Right now I’m looking for the right audiobooks for two trips: when I go to teach at a conference in Gig Harbor at the end of this month, and then at the end of May, I’ll be driving down to the Bay area for a workshop. That’s a two day trip, and I can get through a big book.
I don’t often remember to go rent or buy an audiobook before a car trip, but I did this week. (Good timing!) I got Audrey Niffenegger’s _The Time Traveler’s Wife_ and it’s just lovely. The book is told from two first-person POVs, so the audio version has two readers, and they’re both wonderful. There are a couple of lines that don’t quite sound right, as I suspect there are in every audiobook, but otherwise it’s really delightful — one of those dense, chewy books that you lie awake thinking about after you’re supposed to have gone to sleep.

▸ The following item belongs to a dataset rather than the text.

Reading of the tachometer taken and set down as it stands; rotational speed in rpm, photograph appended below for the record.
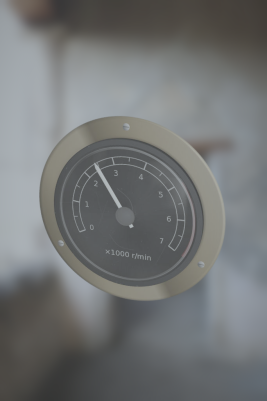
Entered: 2500 rpm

The audio is abridged, and when I got home last night I flipped through the paper book (which has been sitting on my shelf, neglected, for months) to find where I’d left off on the CD. Just that quick perusal led me to discover *how* abridged the book is; I noticed one scene where the secondary characters had been completely excised. I think I’ll keep reading forward from this point, but when I finish I’ll flip back to the beginning and read the parts I heard.
The only other audiobooks lingering in my memory are the two I took on a drive to New Mexico last year, Janet Evanovich’s _Hot Six_ and something by David Sedaris. Sedaris reads his own work, and it’s just too deadpan to make a good audiobook. The Evanovich was hilarious, though. I hadn’t read any of the other Stephanie Plum mysteries, so I didn’t realize that the previous book had ended on a bit of a cliffhanger. When I got back from that trip I had to run to all the local bookstores and collect the entire series for more leisurely reading. The eighth and ninth book drag a bit, because by then the formula is getting pretty stale, but the first half dozen in the series are great light and fluffy fun.

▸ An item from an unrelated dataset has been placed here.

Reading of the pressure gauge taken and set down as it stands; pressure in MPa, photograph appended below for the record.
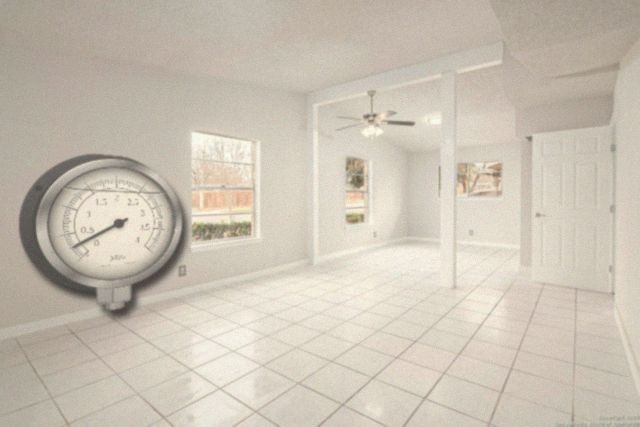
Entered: 0.25 MPa
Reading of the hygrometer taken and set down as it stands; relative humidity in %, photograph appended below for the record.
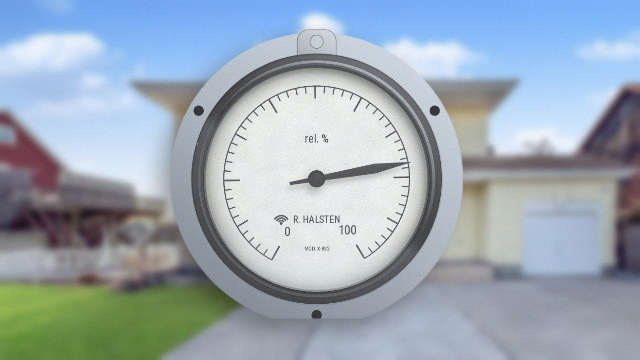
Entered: 77 %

I have heard good things from other people too about The Time Traveler’s Wife. I’ll see if I can find it on tape, although I’ll be looking for the unabridged. After the mincemeat they made out of one of my books in abridging it (originally 300,000 words cut to 50,000 — tell me, what’s left?) I avoid unabridged at all costs.

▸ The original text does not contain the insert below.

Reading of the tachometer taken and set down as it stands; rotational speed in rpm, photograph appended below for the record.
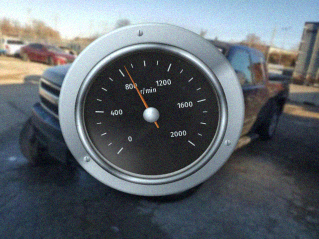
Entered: 850 rpm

Also, I agree with you about the Stephanie Plum novels. I loved them until eight, and then they lost me.
I don’t think they’ve done an unabridged version of this one yet.
I was reading at lunch, and discovered that the audio has one serious advantage over the print version. In print, because there are two narrators, each section starts out by identifying who’s talking:
Clare: ….
Henry: ….
After a few pages, you get used to this little annoyance. In the audio, they simply switch voices.
“Imagining Argentina” as read by Mandy Patimkin. I had to pull off to the shoulder of the interstate to hear the ending, was crying too hard to drive. And then husband immediately hit REWIND to play the last chapter again.